Teatro Colón. Viernes y sábado. 20.30 horas. De 8 a 18 euros. 902434443
05 oct 2007 . Actualizado a las 12:47 h.María Giménez (Madrid, 1971) es una rebelde con causa. La que fue musa de Víctor Ullate ha sido el azote de Carmen Calvo durante los dos últimos años. Denunció públicamente que su compañía, la única de ballet clásico de España, era boicoteada por el Ministerio de Cultura. En el 2006, el Gobierno destinó 9460.000 euros en ayudas a compañías de danza contemporánea y 30.000 a subvencionar Arte 369, que es la creada por Giménez. «Este año nos han aumentado a 40.000», una cantidad que sigue juzgando injusta. Ahora hay un coruñés en el ministerio, César Antonio Molina, y puede que la situación cambie. «Nos han hecho una notificación de Cultura para celebrar reuniones y consejos, pero aún no han tenido lugar». ¿Qué le va a pedir a César Antonio Molina? «Yo ya lo he demostrado todo. Un ministro tiene 20.000 consejeros que le explicarán qué es la danza. Además, es un hombre culto que ya lo sabrá. Lo importante no son las cuestiones económicas. Con 40.000 euros no da. Lo importante es que consigan entender la envergadura del ballet clásico. He cubierto un vacío durante años», presume la que fue Premio Nacional de Danza en 1998. ¿Está más esperanzada? «Esperanza tengo siempre, porque creo en el trabajo. El próximo día 7 se cumplirán dos años de la creación de la compañía. Llevamos cuatro producciones. Llenamos los teatros. Lo que yo sé hacer es trabajar», replica.

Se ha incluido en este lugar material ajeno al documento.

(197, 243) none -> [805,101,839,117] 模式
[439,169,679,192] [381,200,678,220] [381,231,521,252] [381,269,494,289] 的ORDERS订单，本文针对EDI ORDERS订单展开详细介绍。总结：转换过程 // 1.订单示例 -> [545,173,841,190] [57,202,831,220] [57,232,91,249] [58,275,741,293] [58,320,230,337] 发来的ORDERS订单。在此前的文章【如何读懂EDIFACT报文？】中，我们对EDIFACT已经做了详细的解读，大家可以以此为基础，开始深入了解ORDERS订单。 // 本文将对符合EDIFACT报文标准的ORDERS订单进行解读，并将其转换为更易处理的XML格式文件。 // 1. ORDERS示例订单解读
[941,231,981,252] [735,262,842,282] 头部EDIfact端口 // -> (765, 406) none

Una de esas producciones, Giselle, llega este fin de semana A Coruña. No todos los bailarines que saldrán a escena son alumnos de su escuela. «Provienen de unas audiciones a las que se presentaron 2.000 candidatos. Vino gente de los cinco continentes. Ya se han hecho tres. Todos han tenido que pasar por la audición. Aquí no entra nadie a dedo». Tiene ojo para detectar la calidad: «En una clase de ballet, cuando ves a alguien en la barra casi puedes saber si vale, lo que va a hacer en el centro». Apreció esa calidad en dos coruñeses, que, anuncia, pisarán las tablas del Colón, «Mireia Facal, primera bailarina, e Iván Chouza». El montaje, basado en el original escrito por Teophile Gautier, musicado por Adam y coreografiado por Coralli en el siglo XIX, cuenta con 26 intérpretes en escena.
El éxito precede a este espectáculo y a Arte 369: «No creo que haya muchas compañías de danza que cuelguen en Madrid el cartel de 'no hay entradas' en la mitad de las funciones», saca pecho. Cuando se le pregunta si ha cumplido los objetivos que se marcó cuando fundó el ballet clásico Arte 369, se extiende en la respuesta: «Comencé a dar clases a los 13 años. Cuando estaba fuera de España había mucha gente que me decía que abriera una escuela y siempre les contestaba que la abriría cuando decidiera quedarme aquí. Pero yo no tenía el objetivo de crear una compañía. Fueron los bailarines los que me preguntaron dónde se podían hacer audiciones. Decidí hacerlas yo y acabar con el éxodo de bailarines españoles».